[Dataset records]
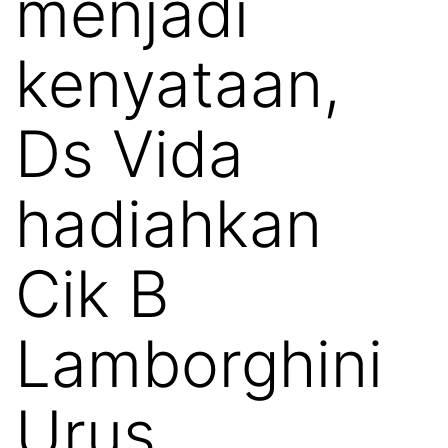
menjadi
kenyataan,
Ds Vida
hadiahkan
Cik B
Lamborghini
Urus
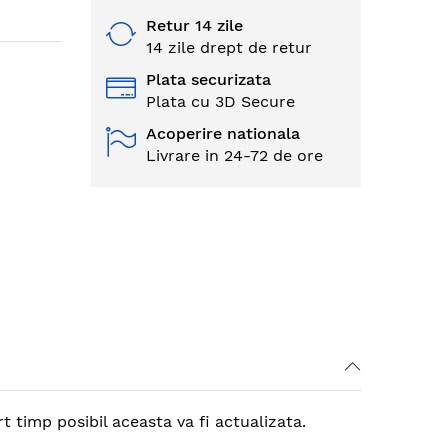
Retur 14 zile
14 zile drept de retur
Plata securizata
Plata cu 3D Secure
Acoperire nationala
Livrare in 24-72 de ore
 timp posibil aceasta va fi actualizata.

---

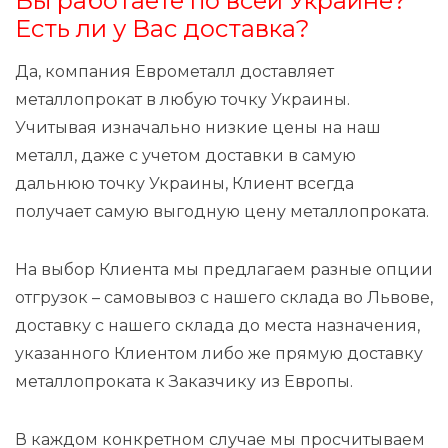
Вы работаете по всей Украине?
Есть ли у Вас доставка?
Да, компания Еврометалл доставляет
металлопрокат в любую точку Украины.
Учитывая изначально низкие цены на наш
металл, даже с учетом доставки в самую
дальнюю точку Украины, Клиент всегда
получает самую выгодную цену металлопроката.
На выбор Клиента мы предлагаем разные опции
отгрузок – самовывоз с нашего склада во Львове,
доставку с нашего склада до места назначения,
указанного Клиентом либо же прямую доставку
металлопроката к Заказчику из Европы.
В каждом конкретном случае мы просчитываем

--- TASK DESCRIPTION ---
Where a line above contains the word "металлопроката", copy that line.

--- THE COMPLETED TASK ---
получает самую выгодную цену металлопроката.
металлопроката к Заказчику из Европы.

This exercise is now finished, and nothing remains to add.